• [WORK TO BE COMPLETED] Across the records, how many lines contain "facebook"? Answer with the number alone.

• [DATA TO PROCESS]
■ ■ ■ ■ ■ ■ ■

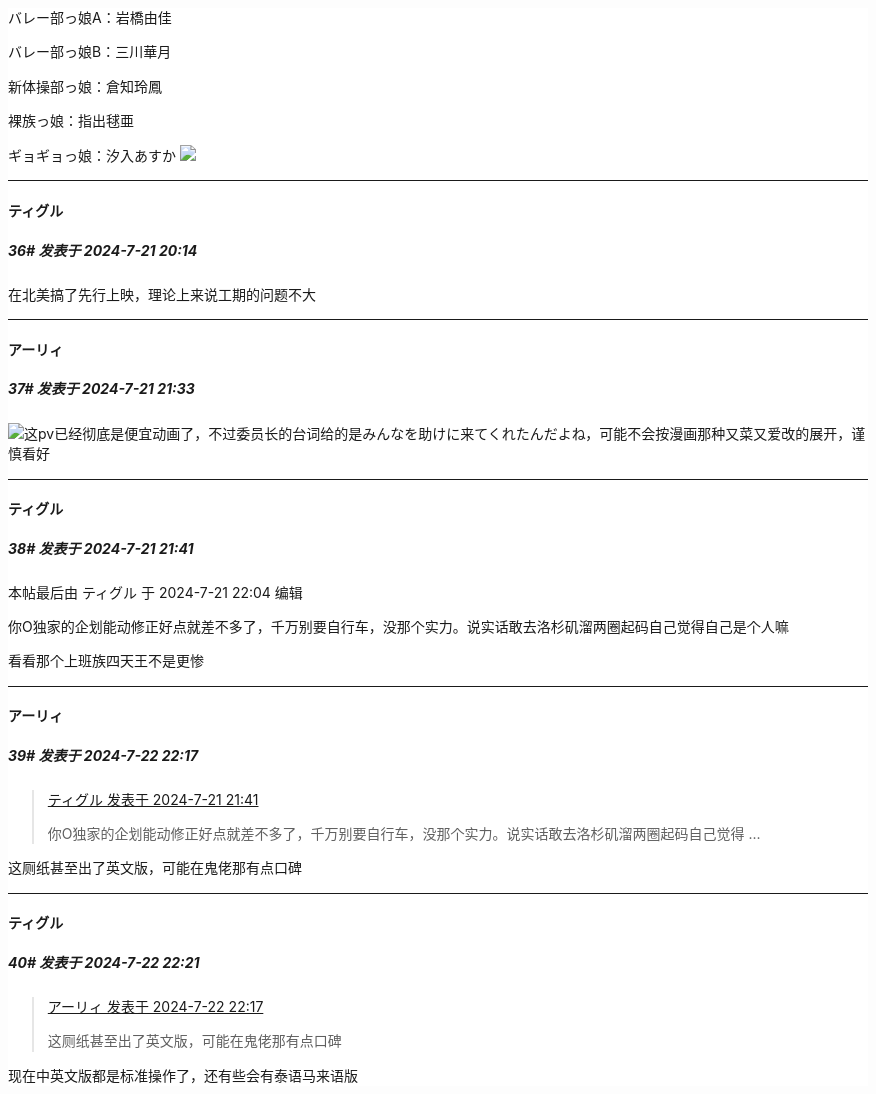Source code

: バレー部っ娘A：岩橋由佳

バレー部っ娘B：三川華月

新体操部っ娘：倉知玲鳳

裸族っ娘：指出毬亜

ギョギョっ娘：汐入あすか
<img src="https://p.sda1.dev/18/20eeca65e2fe361a468c5c15f4cb5a29/20240721_194131.jpg" referrerpolicy="no-referrer">

*****

####  ティグル  
##### 36#       发表于 2024-7-21 20:14

在北美搞了先行上映，理论上来说工期的问题不大

*****

####  アーリィ  
##### 37#       发表于 2024-7-21 21:33

<img src="https://static.saraba1st.com/image/smiley/face2017/056.gif" referrerpolicy="no-referrer">这pv已经彻底是便宜动画了，不过委员长的台词给的是みんなを助けに来てくれたんだよね，可能不会按漫画那种又菜又爱改的展开，谨慎看好

*****

####  ティグル  
##### 38#       发表于 2024-7-21 21:41

 本帖最后由 ティグル 于 2024-7-21 22:04 编辑 

你O独家的企划能动修正好点就差不多了，千万别要自行车，没那个实力。说实话敢去洛杉矶溜两圈起码自己觉得自己是个人嘛

看看那个上班族四天王不是更惨

*****

####  アーリィ  
##### 39#       发表于 2024-7-22 22:17

<blockquote><a href="httphttps://bbs.saraba1st.com/2b/forum.php?mod=redirect&amp;goto=findpost&amp;pid=65657271&amp;ptid=2166693" target="_blank">ティグル 发表于 2024-7-21 21:41</a>

你O独家的企划能动修正好点就差不多了，千万别要自行车，没那个实力。说实话敢去洛杉矶溜两圈起码自己觉得 ...</blockquote>
这厕纸甚至出了英文版，可能在鬼佬那有点口碑

*****

####  ティグル  
##### 40#       发表于 2024-7-22 22:21

<blockquote><a href="httphttps://bbs.saraba1st.com/2b/forum.php?mod=redirect&amp;goto=findpost&amp;pid=65668645&amp;ptid=2166693" target="_blank">アーリィ 发表于 2024-7-22 22:17</a>

这厕纸甚至出了英文版，可能在鬼佬那有点口碑</blockquote>
现在中英文版都是标准操作了，还有些会有泰语马来语版
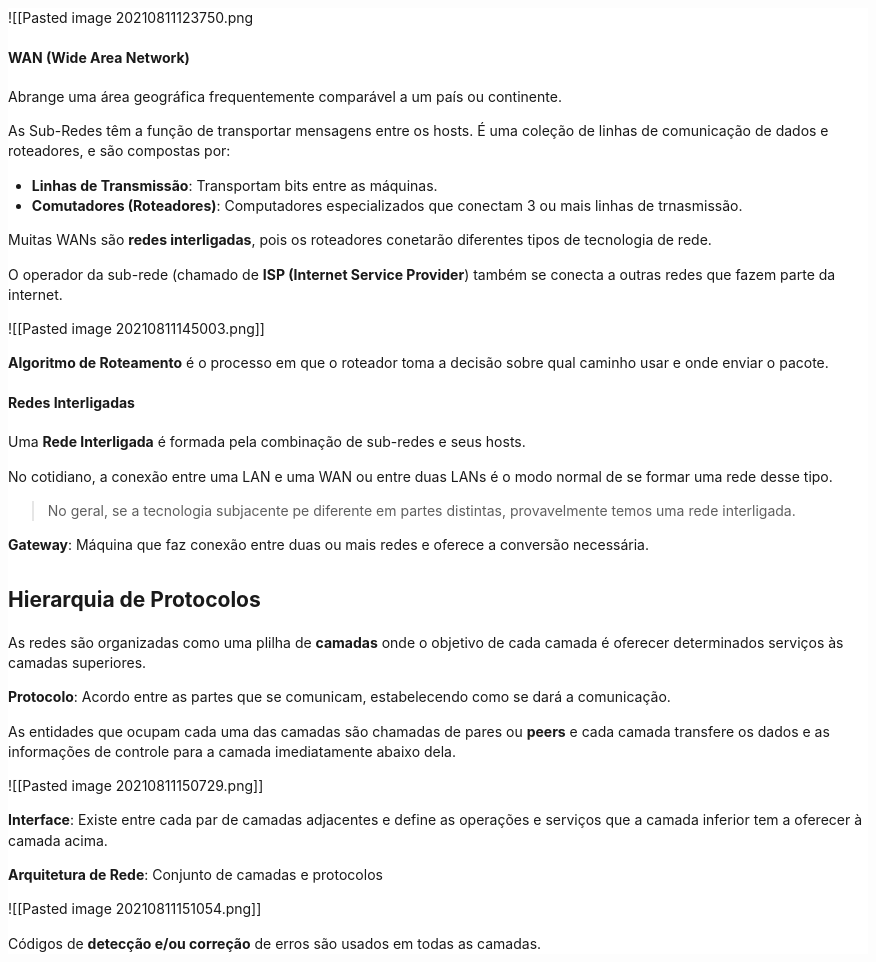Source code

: ![[Pasted image 20210811123750.png

#### WAN (Wide Area Network)

Abrange uma área geográfica frequentemente comparável a um país ou continente.

As Sub-Redes têm a função de transportar mensagens entre os hosts. É uma coleção de linhas de comunicação de dados e roteadores, e são compostas por:
- **Linhas de Transmissão**: Transportam bits entre as máquinas.
- **Comutadores (Roteadores)**: Computadores especializados que conectam 3 ou mais linhas de trnasmissão.

Muitas WANs são **redes interligadas**, pois os roteadores conetarão diferentes tipos de tecnologia de rede.

O operador da sub-rede (chamado de **ISP (Internet Service Provider**) também se conecta a outras redes que fazem parte da internet.

![[Pasted image 20210811145003.png]]

**Algoritmo de Roteamento** é o processo em que o roteador toma a decisão sobre qual caminho usar e onde enviar o pacote.

#### Redes Interligadas

Uma **Rede Interligada** é formada pela combinação de sub-redes e seus hosts.

No cotidiano, a conexão entre uma LAN e uma WAN ou entre duas LANs é o modo normal de se formar uma rede desse tipo.

> No geral, se a tecnologia subjacente pe diferente em partes distintas, provavelmente temos uma rede interligada.


**Gateway**: Máquina que faz conexão entre duas ou mais redes e oferece a conversão necessária.

## Hierarquia de Protocolos

As redes são organizadas como uma plilha de **camadas** onde o objetivo de cada camada é oferecer determinados serviços às camadas superiores.

**Protocolo**: Acordo entre as partes que se comunicam, estabelecendo como se dará a comunicação.

As entidades que ocupam cada uma das camadas são chamadas de pares ou **peers** e cada camada transfere os dados e as informações de controle para a camada imediatamente abaixo dela.

![[Pasted image 20210811150729.png]]

**Interface**: Existe entre cada par de camadas adjacentes e define as operações e serviços que a camada inferior tem a oferecer à camada acima.

**Arquitetura de Rede**: Conjunto de camadas e protocolos

![[Pasted image 20210811151054.png]]

Códigos de **detecção e/ou correção** de erros são usados em todas as camadas.

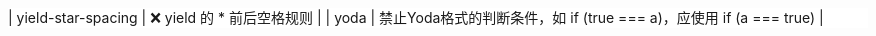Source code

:| yield-star-spacing | ❌ yield 的 * 前后空格规则 |
| yoda | 禁止Yoda格式的判断条件，如 if (true === a)，应使用 if (a === true) |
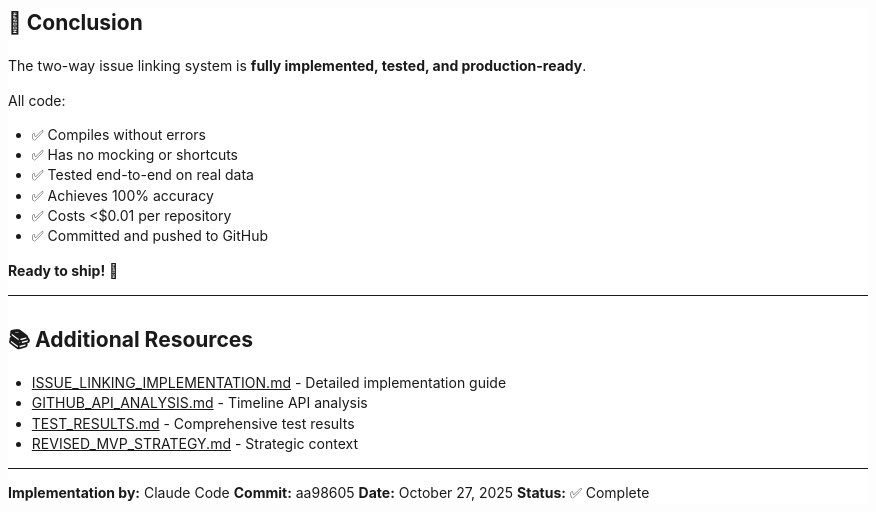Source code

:
## 🎉 Conclusion

The two-way issue linking system is **fully implemented, tested, and production-ready**.

All code:
- ✅ Compiles without errors
- ✅ Has no mocking or shortcuts
- ✅ Tested end-to-end on real data
- ✅ Achieves 100% accuracy
- ✅ Costs <$0.01 per repository
- ✅ Committed and pushed to GitHub

**Ready to ship!** 🚀

---

## 📚 Additional Resources

- [ISSUE_LINKING_IMPLEMENTATION.md](ISSUE_LINKING_IMPLEMENTATION.md) - Detailed implementation guide
- [GITHUB_API_ANALYSIS.md](GITHUB_API_ANALYSIS.md) - Timeline API analysis
- [TEST_RESULTS.md](TEST_RESULTS.md) - Comprehensive test results
- [REVISED_MVP_STRATEGY.md](REVISED_MVP_STRATEGY.md) - Strategic context

---

**Implementation by:** Claude Code
**Commit:** aa98605
**Date:** October 27, 2025
**Status:** ✅ Complete
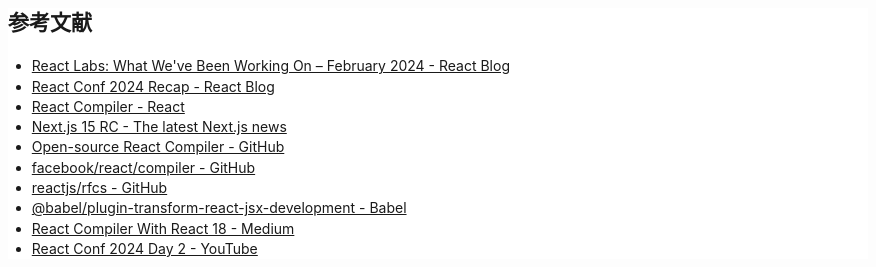 
## 参考文献

- [React Labs: What We've Been Working On – February 2024 - React Blog](https://react.dev/blog/2024/02/15/react-labs-what-we-have-been-working-on-february-2024#react-compiler)
- [React Conf 2024 Recap - React Blog](https://react.dev/blog/2024/05/22/react-conf-2024-recap)
- [React Compiler - React](https://react.dev/learn/react-compiler)
- [Next.js 15 RC - The latest Next.js news](https://nextjs.org/blog/next-15-rc#react-compiler-experimental)
- [Open-source React Compiler - GitHub](https://github.com/facebook/react/pull/29061)
- [facebook/react/compiler - GitHub](https://github.com/facebook/react/tree/main/compiler)
- [reactjs/rfcs - GitHub](https://github.com/reactjs/rfcs/blob/createlement-rfc/text/0000-create-element-changes.md)
- [@babel/plugin-transform-react-jsx-development - Babel](https://babeljs.io/docs/babel-plugin-transform-react-jsx-development)
- [React Compiler With React 18 - Medium](https://jherr2020.medium.com/react-compiler-with-react-18-1e39f60ae71a)
- [React Conf 2024 Day 2 - YouTube](https://www.youtube.com/watch?v=0ckOUBiuxVY&t=9677s)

■ ■ ■ ■ ■ ■ ■

• [OUTPUT OF THE TASK] 2